De los álamos del río salió otro lamento contestando al de los olivares; parecía el último, el más hondo, el que medía el silencio, la distancia y la soledad; y después iban brotando otros más profundos con una emoción de pena y de miedo infantil de la noche; y el grito de las aves abría en Paulina unos valles de tristeza donde se entraba palpitando su alma. Y otro cántico, y otra lejanía. Todas las voces de los campos se refugiaban en su vida como en el único árbol del atardecer. Los campos eran un firmamento estrellado de temblor de insectos que se asomaba al acorde ancho y perpetuo del Segral.

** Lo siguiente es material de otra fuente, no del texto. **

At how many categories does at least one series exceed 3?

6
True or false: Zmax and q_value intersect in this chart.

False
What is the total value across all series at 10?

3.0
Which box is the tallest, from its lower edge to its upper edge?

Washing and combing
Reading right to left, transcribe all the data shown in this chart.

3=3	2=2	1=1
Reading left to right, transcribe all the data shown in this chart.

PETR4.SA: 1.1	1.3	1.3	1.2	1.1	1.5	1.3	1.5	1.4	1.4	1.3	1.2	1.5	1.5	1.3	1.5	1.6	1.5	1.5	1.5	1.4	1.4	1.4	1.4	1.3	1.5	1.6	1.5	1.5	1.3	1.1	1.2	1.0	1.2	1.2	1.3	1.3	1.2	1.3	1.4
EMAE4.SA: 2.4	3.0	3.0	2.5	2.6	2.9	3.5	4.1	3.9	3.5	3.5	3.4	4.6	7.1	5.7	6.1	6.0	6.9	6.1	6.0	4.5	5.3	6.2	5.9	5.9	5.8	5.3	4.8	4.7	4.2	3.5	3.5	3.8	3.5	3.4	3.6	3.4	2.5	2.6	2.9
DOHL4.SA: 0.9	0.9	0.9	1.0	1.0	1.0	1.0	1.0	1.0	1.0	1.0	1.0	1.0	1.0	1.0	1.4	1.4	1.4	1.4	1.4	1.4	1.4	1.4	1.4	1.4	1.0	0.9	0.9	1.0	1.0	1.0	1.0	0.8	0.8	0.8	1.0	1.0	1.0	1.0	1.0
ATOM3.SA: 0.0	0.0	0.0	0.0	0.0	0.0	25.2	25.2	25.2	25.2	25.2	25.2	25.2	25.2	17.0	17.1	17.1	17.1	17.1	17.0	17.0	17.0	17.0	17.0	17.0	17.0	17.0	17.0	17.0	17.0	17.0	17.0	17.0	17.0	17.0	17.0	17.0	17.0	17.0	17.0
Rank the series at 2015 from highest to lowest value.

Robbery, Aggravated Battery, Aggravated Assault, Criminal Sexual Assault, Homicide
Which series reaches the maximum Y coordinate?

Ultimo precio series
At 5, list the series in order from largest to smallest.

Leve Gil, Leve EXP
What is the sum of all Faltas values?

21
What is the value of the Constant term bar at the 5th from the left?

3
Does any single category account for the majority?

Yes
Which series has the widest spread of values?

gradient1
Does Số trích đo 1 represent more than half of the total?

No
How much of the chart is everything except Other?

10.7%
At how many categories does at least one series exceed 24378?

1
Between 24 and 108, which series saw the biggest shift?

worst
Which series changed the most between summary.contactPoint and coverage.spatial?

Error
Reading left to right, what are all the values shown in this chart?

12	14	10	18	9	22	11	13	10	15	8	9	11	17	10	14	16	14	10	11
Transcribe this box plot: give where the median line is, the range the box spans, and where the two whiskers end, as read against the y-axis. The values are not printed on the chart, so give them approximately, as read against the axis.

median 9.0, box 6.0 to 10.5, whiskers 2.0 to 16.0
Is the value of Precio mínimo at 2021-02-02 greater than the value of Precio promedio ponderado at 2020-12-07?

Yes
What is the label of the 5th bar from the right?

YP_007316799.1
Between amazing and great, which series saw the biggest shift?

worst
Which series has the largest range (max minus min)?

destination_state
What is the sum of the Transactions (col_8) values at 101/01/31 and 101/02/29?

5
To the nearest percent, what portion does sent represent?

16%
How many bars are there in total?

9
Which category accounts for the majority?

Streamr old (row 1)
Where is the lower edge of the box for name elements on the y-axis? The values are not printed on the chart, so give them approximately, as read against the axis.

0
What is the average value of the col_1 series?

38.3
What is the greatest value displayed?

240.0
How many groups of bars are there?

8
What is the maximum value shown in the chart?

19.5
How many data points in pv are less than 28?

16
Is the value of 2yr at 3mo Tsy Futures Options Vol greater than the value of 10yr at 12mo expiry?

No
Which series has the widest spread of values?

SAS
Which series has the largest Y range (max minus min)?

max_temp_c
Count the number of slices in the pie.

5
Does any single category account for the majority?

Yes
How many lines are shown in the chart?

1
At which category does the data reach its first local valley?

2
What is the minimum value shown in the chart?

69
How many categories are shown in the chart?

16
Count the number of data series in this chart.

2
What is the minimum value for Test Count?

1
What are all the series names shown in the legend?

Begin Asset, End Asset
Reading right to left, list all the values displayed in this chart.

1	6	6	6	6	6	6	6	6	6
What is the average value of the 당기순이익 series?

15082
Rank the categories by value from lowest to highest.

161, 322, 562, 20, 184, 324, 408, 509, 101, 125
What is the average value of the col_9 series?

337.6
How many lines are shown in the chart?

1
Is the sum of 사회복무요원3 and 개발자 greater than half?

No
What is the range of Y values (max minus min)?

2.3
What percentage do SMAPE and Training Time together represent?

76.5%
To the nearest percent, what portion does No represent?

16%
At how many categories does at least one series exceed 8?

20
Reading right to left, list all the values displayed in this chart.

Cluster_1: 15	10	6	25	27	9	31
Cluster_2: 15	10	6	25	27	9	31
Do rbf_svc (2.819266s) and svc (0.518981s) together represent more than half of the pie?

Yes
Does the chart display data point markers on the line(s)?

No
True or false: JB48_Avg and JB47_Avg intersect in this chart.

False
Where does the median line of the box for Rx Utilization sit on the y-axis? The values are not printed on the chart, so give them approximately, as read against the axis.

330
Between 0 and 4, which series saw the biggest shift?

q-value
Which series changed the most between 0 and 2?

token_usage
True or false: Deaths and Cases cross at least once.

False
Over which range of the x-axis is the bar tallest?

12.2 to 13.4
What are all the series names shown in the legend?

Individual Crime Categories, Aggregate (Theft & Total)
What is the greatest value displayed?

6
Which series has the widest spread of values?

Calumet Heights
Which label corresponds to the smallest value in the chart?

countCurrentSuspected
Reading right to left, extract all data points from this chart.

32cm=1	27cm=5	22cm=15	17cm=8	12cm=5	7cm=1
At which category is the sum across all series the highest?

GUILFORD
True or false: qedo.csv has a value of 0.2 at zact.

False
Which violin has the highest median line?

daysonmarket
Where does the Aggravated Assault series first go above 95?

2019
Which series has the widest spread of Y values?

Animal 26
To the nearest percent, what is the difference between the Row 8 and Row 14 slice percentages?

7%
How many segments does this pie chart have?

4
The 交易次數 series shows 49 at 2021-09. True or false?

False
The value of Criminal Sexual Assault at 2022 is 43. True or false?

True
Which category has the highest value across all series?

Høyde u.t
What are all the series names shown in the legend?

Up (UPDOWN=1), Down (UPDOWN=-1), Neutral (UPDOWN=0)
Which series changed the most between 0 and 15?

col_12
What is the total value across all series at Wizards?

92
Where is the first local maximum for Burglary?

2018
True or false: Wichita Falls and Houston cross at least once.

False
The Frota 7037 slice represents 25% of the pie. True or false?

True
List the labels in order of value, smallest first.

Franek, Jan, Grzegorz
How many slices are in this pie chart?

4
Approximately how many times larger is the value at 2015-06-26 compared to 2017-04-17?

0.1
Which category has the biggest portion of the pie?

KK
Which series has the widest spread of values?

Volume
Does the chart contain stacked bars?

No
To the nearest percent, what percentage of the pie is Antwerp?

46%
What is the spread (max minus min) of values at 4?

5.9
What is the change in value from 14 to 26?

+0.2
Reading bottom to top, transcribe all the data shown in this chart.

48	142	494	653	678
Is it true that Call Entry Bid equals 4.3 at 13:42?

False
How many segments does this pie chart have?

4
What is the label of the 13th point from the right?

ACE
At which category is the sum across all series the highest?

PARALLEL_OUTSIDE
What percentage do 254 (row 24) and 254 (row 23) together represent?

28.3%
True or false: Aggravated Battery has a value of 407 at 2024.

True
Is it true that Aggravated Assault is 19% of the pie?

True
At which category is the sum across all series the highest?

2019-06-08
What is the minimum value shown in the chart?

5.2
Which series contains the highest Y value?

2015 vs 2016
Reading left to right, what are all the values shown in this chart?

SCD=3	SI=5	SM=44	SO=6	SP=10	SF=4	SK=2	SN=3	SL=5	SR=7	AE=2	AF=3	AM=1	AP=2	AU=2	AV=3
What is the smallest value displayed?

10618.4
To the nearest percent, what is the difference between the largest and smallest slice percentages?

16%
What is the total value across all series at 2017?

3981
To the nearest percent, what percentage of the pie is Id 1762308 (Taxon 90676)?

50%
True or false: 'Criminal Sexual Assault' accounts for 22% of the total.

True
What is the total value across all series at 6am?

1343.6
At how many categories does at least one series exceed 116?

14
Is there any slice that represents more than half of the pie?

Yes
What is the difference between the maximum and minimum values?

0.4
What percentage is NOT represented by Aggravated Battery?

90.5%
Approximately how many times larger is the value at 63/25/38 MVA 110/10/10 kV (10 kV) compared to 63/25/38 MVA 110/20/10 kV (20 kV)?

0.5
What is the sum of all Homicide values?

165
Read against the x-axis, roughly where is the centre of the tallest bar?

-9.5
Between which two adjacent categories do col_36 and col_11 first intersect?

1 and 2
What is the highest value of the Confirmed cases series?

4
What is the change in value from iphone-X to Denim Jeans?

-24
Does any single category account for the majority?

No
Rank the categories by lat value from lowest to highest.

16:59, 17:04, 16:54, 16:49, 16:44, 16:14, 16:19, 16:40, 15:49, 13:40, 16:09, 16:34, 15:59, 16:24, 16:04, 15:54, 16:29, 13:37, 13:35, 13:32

Paulina se estremeció de congoja de sentirse tanto a sí misma, y buscó la intimidad selecta de su dormitorio. Sentose en su sillita de niña, colocada delante de su tocador de mujer; y encogiéndose y doblándose para no caerse de su asiento de juguete, descansó sus sienes en sus manos. Sus manos fueron dos conchas que le acercaban la noche. Oyó a su padre que volvía conversando con sus labradores. Y le dio lástima su alegría.
La orfandad de madre, las tristezas imprecisas, el contacto tan sensitivo de la naturaleza, todo se le comunicaba ahora a través del padre, tan indefenso, tan confiado entre los hombres. Todos más fuertes que él. Podrían hacerle llorar sólo mirándole con dureza. Tuvo lástima como de un niño muy frágil. Sintió lástima de su amor por don Álvaro; le parecía ver su amor fuera de su pecho, también como una criatura desvalida. Amaba a don Álvaro, y le amaba tan hondamente que se extraviaba en una tiniebla temerosa, y hasta creía amarle por obediencia, sin recibir ningún mandato…
Don Daniel la buscó; la llamó. La hija callaba; y él sonrió a las estrellas que florecían entre los parrales del portal.
¡Qué pronto se transformaban las mujeres prometidas!
No pudo dormir Paulina. Toda la noche estuvo oyendo mugir a una vaca que le habían quitado el ternero.